Pelantar.id – I dan R ditangkap Ditpolairud Polda Kepri karena diduga melakukan pengiriman Pekerja Migran Indonesia (PMI) secara ilegal ke Malaysia.

Kasubditgakkum Ditpolairud Polda Kepri, AKBP Nanang Indra Bakti, mengatakan, pihaknya berhasil menggagalkan upaya penyelundupan PMI secara ilegal pada Minggu (16/1/2022).

Menurutnya ada 11 orang perempuan PMI yang akan diberangkatkan tanpa dilengkapi dokumen resmi pada sebuah rumah kosong di Pulau Juda, Kecamatan Moro, Kabupaten Karimun.

“Dari hasil informasi tersebut tim melakukan pemeriksaan terhadap tersangka I di Pulau Pasai yang diduga sebagai tempat penampungan PMI,” katanya.

Sayangnya, saat di rumah tersebut pihaknya tidak menemukan PMI. Diduga para PMI itu telah melarikan diri sebelum polisi datang.

Namun tidak jauh dari rumah tersebut, pihaknya menemukan 1 unit speedboat tanpa nama berwarna biru bermesin tempel merk Yamaha 2×200 PK.

Speedboat tersebut diketahui berada tidak jauh dari rumah tersangka R dan diduga digunakan untuk mengangkut PMI ke Negara Malaysia.

Kemudian pada Senin (17/1/2022) pihaknya kembali mendapatkan informasi bahwa PMI yang berasal dari rumah penampungan milik tersangka R telah berangkat dari Pulau Pasai menuju Batam dengan menumpang speedboat pancung.

Tim lanjutnya berhasil mengamankan 4 orang PMI di Pelabuhan Sagulung Batam.

“Di hari yang sama sekira Pukul 17.46 WIB, tim berhasil mengamankan tersangka R di Dusun Sulit Desa Rawajaya Kecataman Moro, Karimun dan berhasil mengamankan 7 orang PMI di Kampung Judah Desa Keban yang diduga melarikan diri pada saat tim melakukan pemeriksaan di rumah penampungan tersangka inisial I,” jelasnya.

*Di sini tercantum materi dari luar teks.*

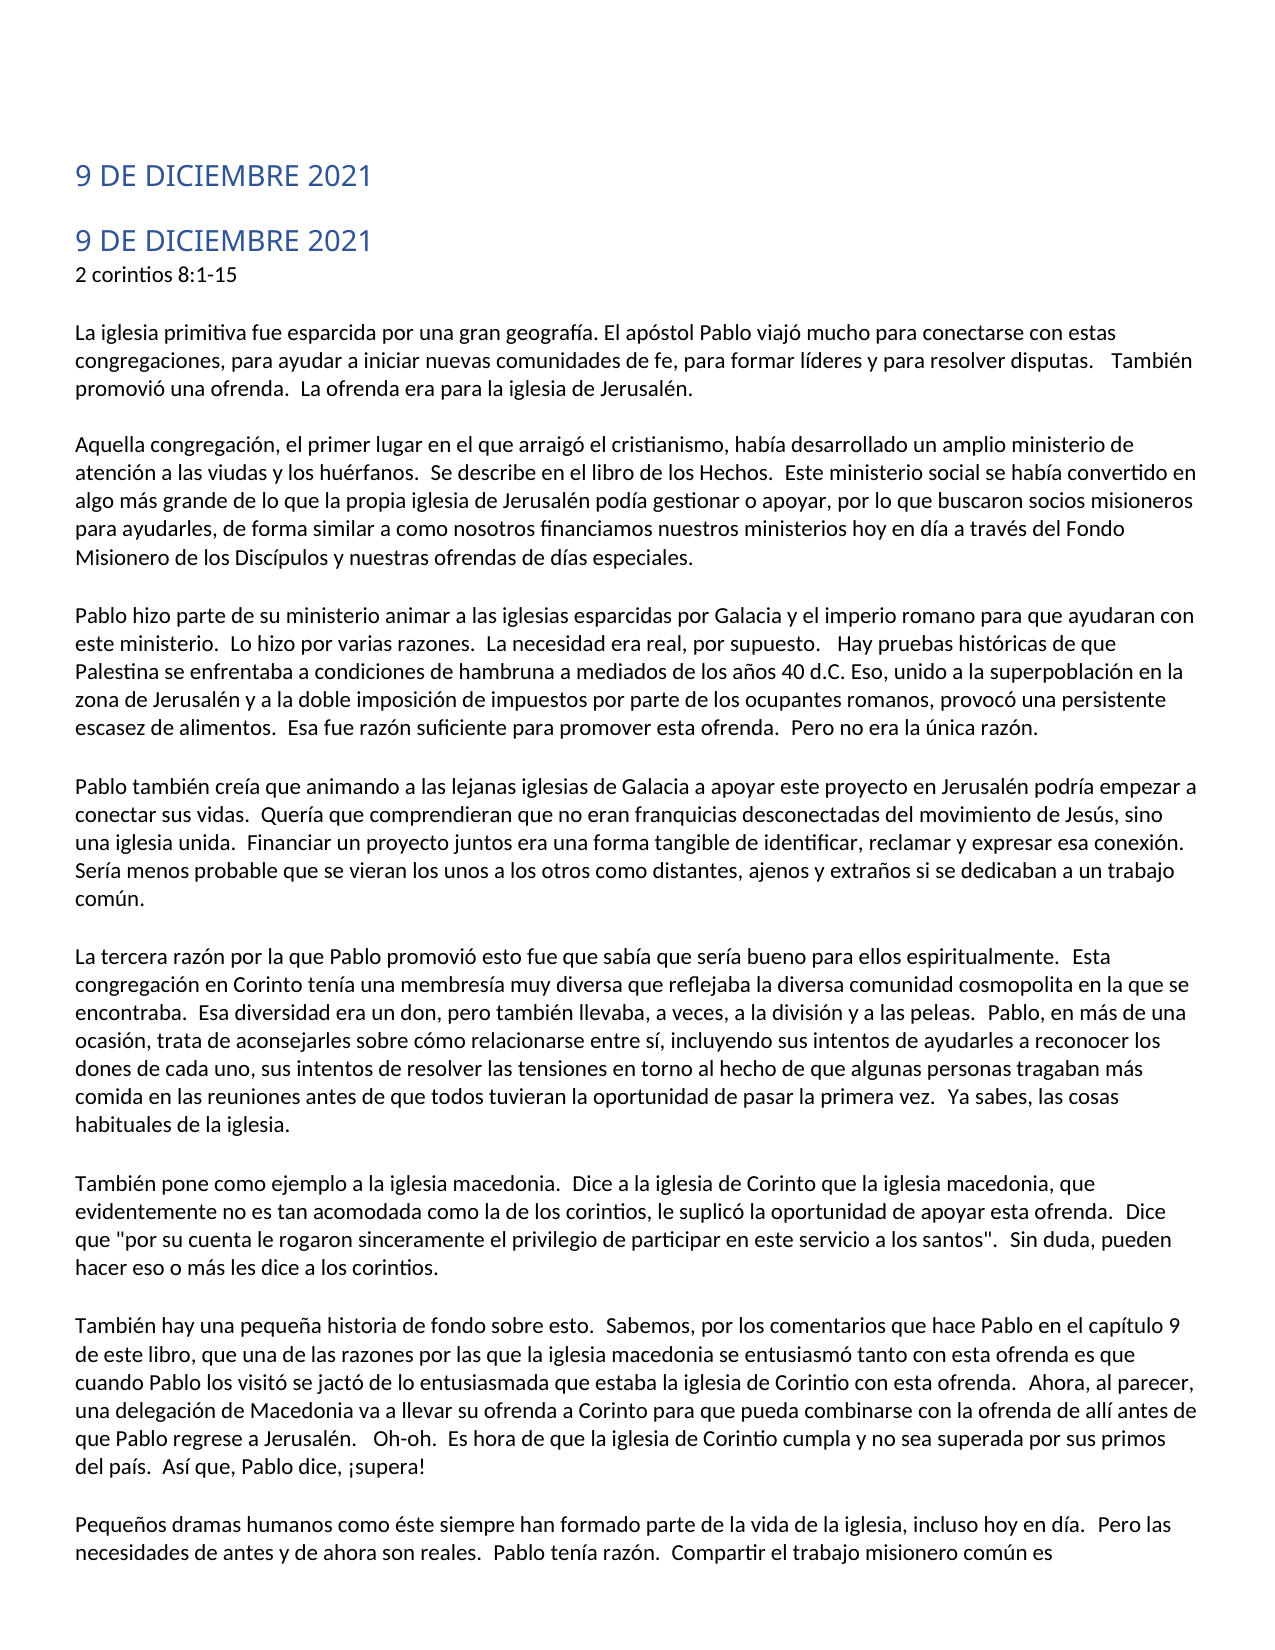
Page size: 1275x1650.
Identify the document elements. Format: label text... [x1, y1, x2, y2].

Ia menjelaskan, ternyata 22 PMI yang akan diberangkatkan tanpa dilengkapi dokumen resmi dan berhasil diselamatkan oleh Ditpolairud Polda Kepri.

“Terdiri dari 11 orang perempuan dan 11 orang Laki-laki,” tuturnya.

Dari kasus tersebut pihaknya mengamankan barang bukti 2 unit HP dan 1 unit speedboat.

″Terhadap kedua tersangka diterapkan undang-undang Perlindungan Pekerja Migran Indonesia (Pasal 81 dan Pasal 83) dengan ancaman paling lama 10 tahun dan denda paling banyak Rp. 15 miliar,” ujarnya.